French literature

« Le couchant me regarde avec ses yeux de flamme,
La vaste mer me parle, et je me sens sacré. »

Les Quatre vents de l’esprit, quatrième promenade

Love

Here is a word which comes back very often in the correspondence of the author. But not necessarily where one would expect it from a romantic, in the sense that we understand it today. Love, for Victor Hugo, is a principle of communication with beings, with all beings, human or not, dead or alive. The passion in love is one of these ways. Love for one’s children, love of sea bathing are others. Of course, there are dissonances: anger, malice, death. But for Hugo it is always love that has the last word. On August 4, 1855, he wrote to George Sand:

“I learn that a misfortune has just struck you. You have lost a little child. You are suffering. Would you allow someone who admires you and loves you to take your hand in his and to tell you that all his heart is yours. (…) There is no death. All is life, all is love, all is light, or waiting for light.”

Nature

The world of Victor Hugo is prodigiously animated. It is at the antipodes of Descartes’ world, made up of decomposable mechanisms, where the living beings are very sophisticated machines. Everything thinks. Everything is full of souls. For Hugo, a rock thinks, like a grasshopper or a bird. As a result, the world becomes extraordinarily alive.

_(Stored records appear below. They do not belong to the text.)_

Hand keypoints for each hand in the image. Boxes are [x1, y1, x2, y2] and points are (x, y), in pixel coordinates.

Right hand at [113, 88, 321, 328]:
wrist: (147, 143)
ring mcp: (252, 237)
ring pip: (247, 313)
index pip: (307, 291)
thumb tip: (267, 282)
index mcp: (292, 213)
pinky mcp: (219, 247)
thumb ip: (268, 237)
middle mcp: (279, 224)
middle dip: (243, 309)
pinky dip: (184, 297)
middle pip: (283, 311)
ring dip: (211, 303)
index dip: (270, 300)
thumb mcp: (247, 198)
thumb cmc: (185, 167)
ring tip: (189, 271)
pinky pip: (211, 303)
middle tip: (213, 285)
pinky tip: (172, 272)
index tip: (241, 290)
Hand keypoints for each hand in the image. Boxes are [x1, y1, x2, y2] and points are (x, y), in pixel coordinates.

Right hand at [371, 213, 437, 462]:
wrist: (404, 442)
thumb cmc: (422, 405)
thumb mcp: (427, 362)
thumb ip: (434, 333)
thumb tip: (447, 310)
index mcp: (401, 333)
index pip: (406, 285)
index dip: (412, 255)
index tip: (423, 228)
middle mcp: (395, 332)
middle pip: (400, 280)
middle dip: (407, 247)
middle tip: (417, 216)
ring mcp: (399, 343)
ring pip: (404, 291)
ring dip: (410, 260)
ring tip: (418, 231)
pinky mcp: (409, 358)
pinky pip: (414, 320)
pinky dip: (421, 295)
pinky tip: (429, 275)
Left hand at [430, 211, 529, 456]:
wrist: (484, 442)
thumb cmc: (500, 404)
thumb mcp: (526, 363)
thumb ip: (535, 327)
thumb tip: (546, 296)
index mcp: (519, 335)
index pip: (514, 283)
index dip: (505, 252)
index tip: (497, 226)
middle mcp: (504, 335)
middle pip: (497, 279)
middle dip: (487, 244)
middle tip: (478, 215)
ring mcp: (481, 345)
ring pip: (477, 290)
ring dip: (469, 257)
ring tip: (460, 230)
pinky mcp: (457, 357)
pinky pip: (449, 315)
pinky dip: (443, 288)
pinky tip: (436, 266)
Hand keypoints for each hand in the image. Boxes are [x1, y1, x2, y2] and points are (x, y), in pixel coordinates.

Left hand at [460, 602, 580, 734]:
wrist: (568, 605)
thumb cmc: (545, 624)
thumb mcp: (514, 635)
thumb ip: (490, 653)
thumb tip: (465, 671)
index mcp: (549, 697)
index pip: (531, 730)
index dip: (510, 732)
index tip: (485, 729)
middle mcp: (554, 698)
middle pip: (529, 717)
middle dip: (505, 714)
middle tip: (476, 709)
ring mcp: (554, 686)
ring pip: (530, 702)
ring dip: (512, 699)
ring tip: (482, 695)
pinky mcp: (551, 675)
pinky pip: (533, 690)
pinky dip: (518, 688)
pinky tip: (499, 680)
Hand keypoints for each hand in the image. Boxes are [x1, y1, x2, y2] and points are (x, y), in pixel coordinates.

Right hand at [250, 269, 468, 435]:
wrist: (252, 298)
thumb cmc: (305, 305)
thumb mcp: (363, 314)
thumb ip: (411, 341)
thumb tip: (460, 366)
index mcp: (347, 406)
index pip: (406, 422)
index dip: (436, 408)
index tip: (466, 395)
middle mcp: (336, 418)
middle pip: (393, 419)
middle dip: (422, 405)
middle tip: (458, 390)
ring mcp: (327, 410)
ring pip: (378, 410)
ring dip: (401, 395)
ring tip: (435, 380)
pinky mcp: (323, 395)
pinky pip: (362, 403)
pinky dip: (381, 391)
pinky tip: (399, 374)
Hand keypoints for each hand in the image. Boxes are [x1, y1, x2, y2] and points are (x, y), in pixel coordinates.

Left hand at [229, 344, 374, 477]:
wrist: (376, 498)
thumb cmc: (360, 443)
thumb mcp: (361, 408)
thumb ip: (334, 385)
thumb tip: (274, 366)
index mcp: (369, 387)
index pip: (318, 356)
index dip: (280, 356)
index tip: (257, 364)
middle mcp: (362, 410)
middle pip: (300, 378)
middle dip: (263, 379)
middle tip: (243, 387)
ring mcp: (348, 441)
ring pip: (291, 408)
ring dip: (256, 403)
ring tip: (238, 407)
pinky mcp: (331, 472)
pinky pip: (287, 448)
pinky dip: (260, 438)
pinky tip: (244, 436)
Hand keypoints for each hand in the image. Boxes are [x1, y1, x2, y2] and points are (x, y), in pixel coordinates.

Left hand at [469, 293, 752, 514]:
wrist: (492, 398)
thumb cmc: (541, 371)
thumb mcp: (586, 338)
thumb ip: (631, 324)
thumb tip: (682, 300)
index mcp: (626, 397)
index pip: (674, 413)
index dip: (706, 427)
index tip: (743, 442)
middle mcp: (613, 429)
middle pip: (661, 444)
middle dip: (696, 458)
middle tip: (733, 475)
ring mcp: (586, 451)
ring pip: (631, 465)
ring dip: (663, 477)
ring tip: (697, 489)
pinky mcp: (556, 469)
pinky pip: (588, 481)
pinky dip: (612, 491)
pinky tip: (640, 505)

“Man! Around you the creation dreams
Thousand unknown beings surround you in your wall.
You come, you go, you sleep under their obscure glance,
And you do not feel them living around your life.

(…)

What you name thing, object, still life,
Knows, thinks, listens, hears. The lock of your door
Sees the fault coming and would like to close.
Your window knows the dawn, and says: See, Believe! Love!”

Little flower

“Do you see this little flower, my beloved Toto? It took a whole big mountain to make it. It is the image of poetry in this world. Poetry is an exquisite and delicate thing, and it takes a big heart to produce it. (…) Keep also forever in your heart the love of God, of nature, of your mother and of your father. Let these four feelings be one. To be intelligent is to be good. To be good is to be everything.”

To his son François-Victor, Tolosa, August 9, 1843

“[Les vents] pétrissent, comme avec des millions de mains, la souplesse de l’eau immense.”

Les Travailleurs de la mer

Simplicity

If there is complexity in Hugo’s novels, it is in the construction, in the architecture, or in the detail. In terms of psychology, however, do not look for Dostoyevsky in Victor Hugo. The characters are simple, agitated by impulses of violence or goodness but not very nuanced. They are cartoon characters. Nothing is further from them, for example, than the characters neither good nor bad of Flaubert’s Education Sentimentale.

Hugo is simple, but not naive: he knows the violence of men, their cowardice, all the dark shades of our species. But he is carried by an indestructible faith: once a man has seen, felt the light of goodness, he is capable of redemption.

The people

Victor Hugo is perhaps the only writer who loves the crowd. His colleagues in general shy away from it. He likes the power that emerges when it is angry, the rustling of humanity in the street, the titanic battles. Because he loves what is great, unfathomable, violent, unpredictable.
But he also loves the people in their humility, in their diversity. He believes in the original goodness of human beings, and will denounce all his life with great vigor the violence of the society towards the poor and the weak (Les Misérables). This was not a struggle shared by many writers in the 19th century, where holding the worker to be congenitally inferior was a commonplace opinion.